According to William, the “team” aspect also gives the crowd more control over what the DJ plays. “When the red DJ looks into the crowd and sees that everyone has switched over to the green DJ’s channel, he/she needs to kick up their game to win the crowd back by switching up the music. Making it a true battle of the DJs,” he says.

This isn’t necessarily a death sentence for the DJ’s creativity, however. Rather than fall back on the usual club anthems, the DJs have to dig deeper for something that will differentiate them. At William’s parties, the system has often resulted in DJs taking more risks with their sets. He recalls one event where a DJ attempted to win back the audience with Celine Dion’s “My Heart Will Go On.” “I thought it was going to bomb,” he says. “But a few minutes later the whole crowd was singing along! ‘Once…more…you opened the door…’ It was hilarious to watch all these people singing off-key because they had the headphones on.”

But William stresses that the format can also be used to introduce audiences to music that they would never hear otherwise. “With three unique stations someone who loves EDM can now be exposed to Caribbean music and vice versa,” he says.

Shannon has noticed a similar trend at his parties, and encourages his DJs to be more creative with their sets. “Absolutely I think it challenges the DJs because they have to dig deeper in the crate. They have to come up with music, ’cause you don’t want to be the DJ that plays the same song someone played early on,” he says. “I’ll encourage DJs to find theme songs off TV shows and I mean you name it…we’ve even introduced the kids to gospel.”

Putting the focus back on the music

Silent parties are the perfect format for listening parties and album launches, and many artists have embraced the trend since it allows their guests to focus fully on the music without being distracted by background noise and drinking and socializing.
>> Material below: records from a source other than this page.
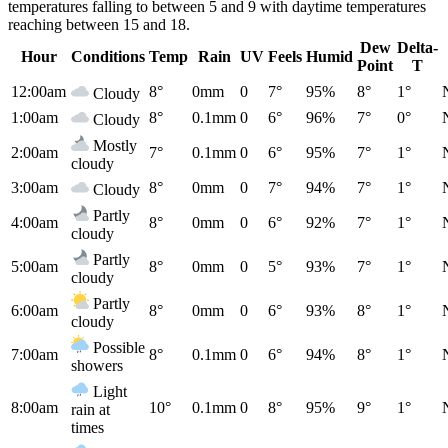
temperatures falling to between 5 and 9 with daytime temperatures
reaching between 15 and 18.
Dew
Delta-
Hour
Conditions
Temp
Rain
UV
Feels
Humid
Point
T
12:00am
8°
0mm
0
7°
95%
8°
1°
Cloudy
1:00am
8°
0.1mm
0
6°
96%
7°
0°
Cloudy
Mostly
2:00am
7°
0.1mm
0
6°
95%
7°
1°
cloudy
3:00am
8°
0mm
0
7°
94%
7°
1°
Cloudy
Partly
4:00am
8°
0mm
0
6°
92%
7°
1°
cloudy
Partly
5:00am
8°
0mm
0
5°
93%
7°
1°
cloudy
Partly
6:00am
8°
0mm
0
6°
93%
8°
1°
cloudy
Possible
7:00am
8°
0.1mm
0
6°
94%
8°
1°
showers
Light
8:00am
10°
0.1mm
0
8°
95%
9°
1°
rain at
times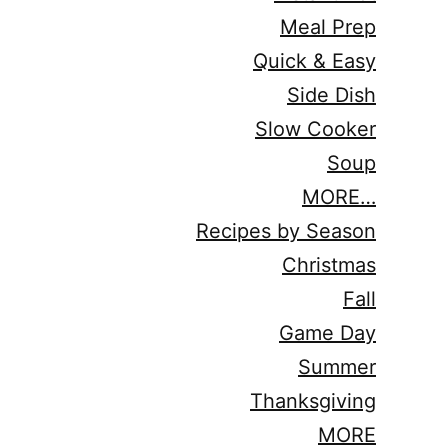
Meal Prep
Quick & Easy
Side Dish
Slow Cooker
Soup
MORE…
Recipes by Season
Christmas
Fall
Game Day
Summer
Thanksgiving
MORE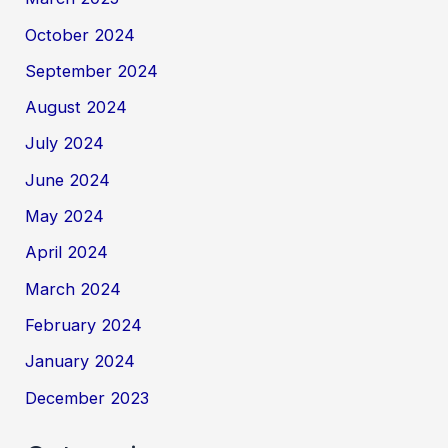
October 2024
September 2024
August 2024
July 2024
June 2024
May 2024
April 2024
March 2024
February 2024
January 2024
December 2023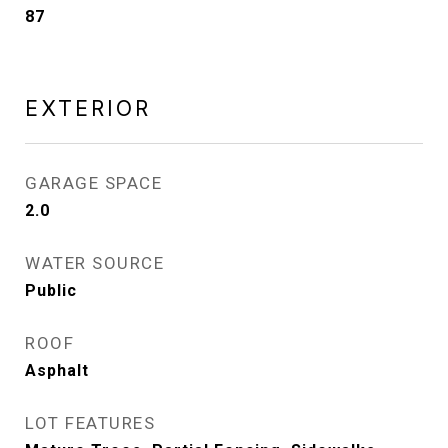
87
EXTERIOR
GARAGE SPACE
2.0
WATER SOURCE
Public
ROOF
Asphalt
LOT FEATURES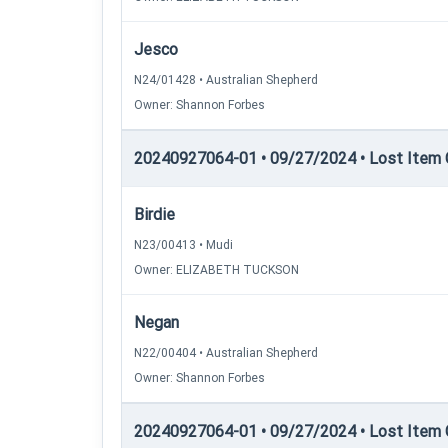
Jesco
N24/01428 • Australian Shepherd
Owner: Shannon Forbes
20240927064-01 • 09/27/2024 • Lost Item C
Birdie
N23/00413 • Mudi
Owner: ELIZABETH TUCKSON
Negan
N22/00404 • Australian Shepherd
Owner: Shannon Forbes
20240927064-01 • 09/27/2024 • Lost Item C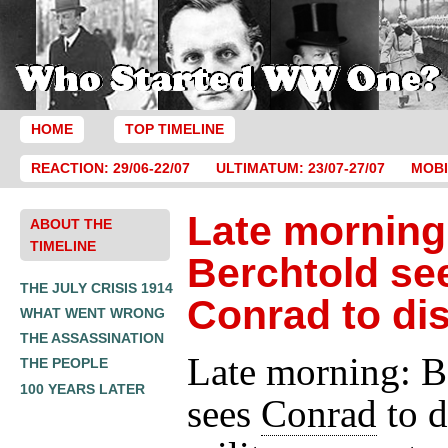
HOME
TOP TIMELINE
REACTION: 29/06-22/07
ULTIMATUM: 23/07-27/07
MOBI
Late morning
ABOUT THE
TIMELINE
Berchtold se
THE JULY CRISIS 1914
Conrad to di
WHAT WENT WRONG
THE ASSASSINATION
Late morning: B
THE PEOPLE
100 YEARS LATER
sees
Conrad
to d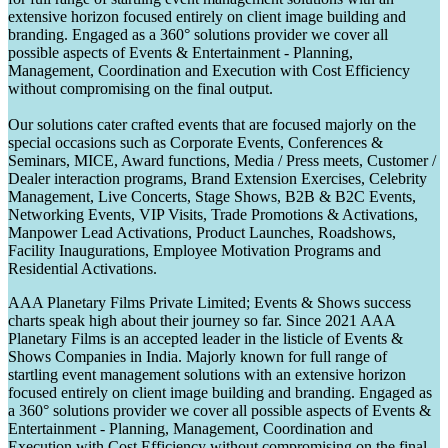
extensive horizon focused entirely on client image building and
branding. Engaged as a 360° solutions provider we cover all
possible aspects of Events & Entertainment - Planning,
Management, Coordination and Execution with Cost Efficiency
without compromising on the final output.
Our solutions cater crafted events that are focused majorly on the
special occasions such as Corporate Events, Conferences &
Seminars, MICE, Award functions, Media / Press meets, Customer /
Dealer interaction programs, Brand Extension Exercises, Celebrity
Management, Live Concerts, Stage Shows, B2B & B2C Events,
Networking Events, VIP Visits, Trade Promotions & Activations,
Manpower Lead Activations, Product Launches, Roadshows,
Facility Inaugurations, Employee Motivation Programs and
Residential Activations.
AAA Planetary Films Private Limited; Events & Shows success
charts speak high about their journey so far. Since 2021 AAA
Planetary Films is an accepted leader in the listicle of Events &
Shows Companies in India. Majorly known for full range of
startling event management solutions with an extensive horizon
focused entirely on client image building and branding. Engaged as
a 360° solutions provider we cover all possible aspects of Events &
Entertainment - Planning, Management, Coordination and
Execution with Cost Efficiency without compromising on the final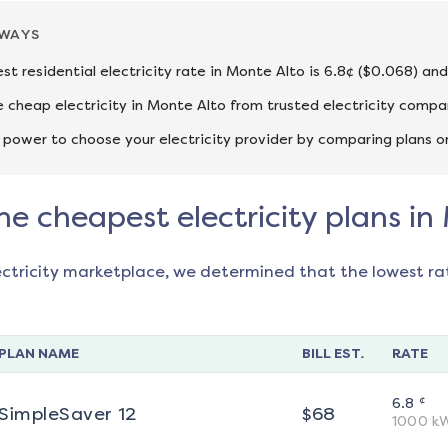
AWAYS
st residential electricity rate in Monte Alto is 6.8¢ ($0.068) an
cheap electricity in Monte Alto from trusted electricity compan
 power to choose your electricity provider by comparing plans o
he cheapest electricity plans in
ectricity marketplace, we determined that the lowest ra
PLAN NAME
BILL EST.
RATE
¢
6.8
SimpleSaver 12
$
68
1000
k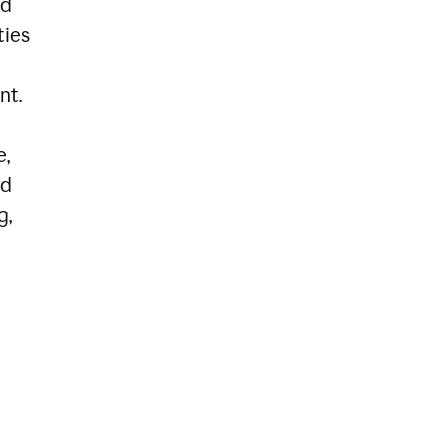
ed
ties
nt.
e,
ld
g,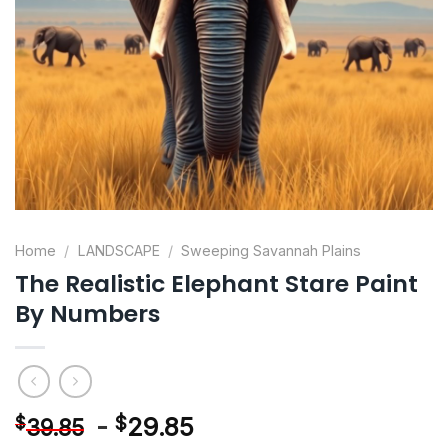
Home
/
LANDSCAPE
/
Sweeping Savannah Plains
The Realistic Elephant Stare Paint
By Numbers
-
$
29.85
$
39.85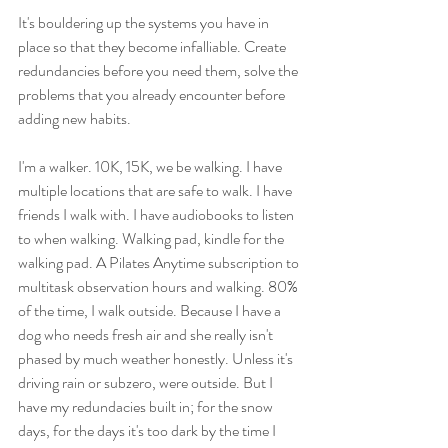
It's bouldering up the systems you have in 
place so that they become infalliable. Create 
redundancies before you need them, solve the 
problems that you already encounter before 
adding new habits. 
I'm a walker. 10K, 15K, we be walking. I have 
multiple locations that are safe to walk. I have 
friends I walk with. I have audiobooks to listen 
to when walking. Walking pad, kindle for the 
walking pad. A Pilates Anytime subscription to 
multitask observation hours and walking. 80% 
of the time, I walk outside. Because I have a 
dog who needs fresh air and she really isn't 
phased by much weather honestly. Unless it's 
driving rain or subzero, were outside. But I 
have my redundacies built in; for the snow 
days, for the days it's too dark by the time I 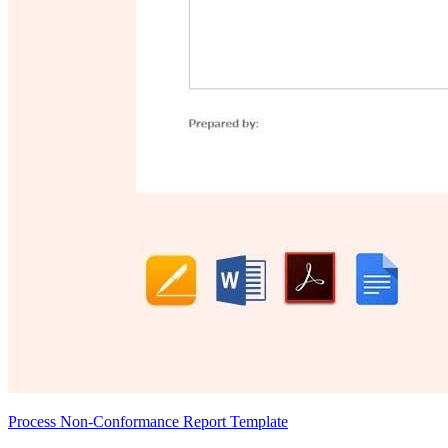
Process Non-Conformance Report Template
Some of the artists Shannon has worked with on listening parties include Nick Grant and legendary Detroit rapper Royce da 5’9”.

For Shannon, the parties are actually a vehicle to make the club experience more about community, and put the focus back on music and dancing. “I tell folks all the time, we’re not party promoters, we’re community organizers,” he says. “I hope to just bring everyone together. To bring dancing back to the nightlife scene. I feel like there was a wave of — and this is no shade — but there was a wave where people, you know pop bottles, hang behind the red ropes, and don’t really socialize with the folks.”
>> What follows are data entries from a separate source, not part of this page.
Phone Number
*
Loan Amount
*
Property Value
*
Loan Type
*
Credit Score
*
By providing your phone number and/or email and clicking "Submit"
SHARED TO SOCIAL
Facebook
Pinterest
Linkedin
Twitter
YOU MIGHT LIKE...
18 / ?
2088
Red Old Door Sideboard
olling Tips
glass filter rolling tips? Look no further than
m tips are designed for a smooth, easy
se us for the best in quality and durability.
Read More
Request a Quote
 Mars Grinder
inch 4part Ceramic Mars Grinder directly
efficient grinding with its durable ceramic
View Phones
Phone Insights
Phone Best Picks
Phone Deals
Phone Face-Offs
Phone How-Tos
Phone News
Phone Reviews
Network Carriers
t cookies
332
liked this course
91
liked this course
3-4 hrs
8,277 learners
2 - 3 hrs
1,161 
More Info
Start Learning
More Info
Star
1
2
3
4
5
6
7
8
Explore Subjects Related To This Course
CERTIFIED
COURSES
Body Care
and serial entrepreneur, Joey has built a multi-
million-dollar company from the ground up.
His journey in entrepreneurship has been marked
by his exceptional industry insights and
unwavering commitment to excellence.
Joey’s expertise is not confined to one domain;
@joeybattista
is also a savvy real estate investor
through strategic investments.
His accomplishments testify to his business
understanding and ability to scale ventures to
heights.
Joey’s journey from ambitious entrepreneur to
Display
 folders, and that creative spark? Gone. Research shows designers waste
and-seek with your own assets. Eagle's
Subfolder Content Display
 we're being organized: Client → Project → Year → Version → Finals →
As to whether the headphones discourage social interaction or are a barrier to meeting new people, both Shannon and William insist that the format encourages more interaction. “If you see someone listening to the same channel as you, it can actually be a kind of icebreaker,” says William. “You already have a kind of bond since you like the same music. It brings people together.”

When someone takes the headphones off, they can also hear exactly what you’re saying, unlike the usual noisy club environment. “It enables you to have clear precise conversations because there’s no music being played, no loud music to speak over,” says Shannon.
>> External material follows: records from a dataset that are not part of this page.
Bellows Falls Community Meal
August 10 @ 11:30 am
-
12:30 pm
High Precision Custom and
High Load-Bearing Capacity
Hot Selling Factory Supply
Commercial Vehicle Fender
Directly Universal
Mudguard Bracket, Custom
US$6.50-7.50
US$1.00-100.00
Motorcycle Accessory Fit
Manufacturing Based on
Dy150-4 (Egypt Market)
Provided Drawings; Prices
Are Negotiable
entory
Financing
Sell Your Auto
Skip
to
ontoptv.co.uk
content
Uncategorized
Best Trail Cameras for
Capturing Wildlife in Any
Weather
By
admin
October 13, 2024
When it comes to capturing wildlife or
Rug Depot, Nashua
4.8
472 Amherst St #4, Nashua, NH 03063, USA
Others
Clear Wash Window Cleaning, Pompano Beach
From the rave scene to the mainstream

Both Shannon and William point to the European festival circuit and rave scene in the early 2000s as the origin of the silent party. According to Shannon, the parties have seen a resurgence with the advancement of technology (like the quality of wireless headphones). The innovation of inviting multiple DJs to play sets simultaneously has also widened the appeal, since early silent parties would usually only have one DJ.

Both promoters have seen a spike in interest over the last few years, and regularly host parties across the US for everyone from younger club goers seeking something new to people in their 50s and 60s. “You get everyone,” says Shannon. “I got a great couple, Daphne and Brad, they’re out of Chicago and I would guess they’re probably mid to late 40s and they have been to every style of party we have and they friggin’ loved it and they invite their friends. I mean they literally travel with us!”

William advises skeptics not to make a judgment about the parties before they’ve tried it. “The first time I did it, I was on a cruise with my family,” he says. “And honestly, I thought the concept was stupid. But once I got into it and really saw the potential, I knew it was going to be huge.”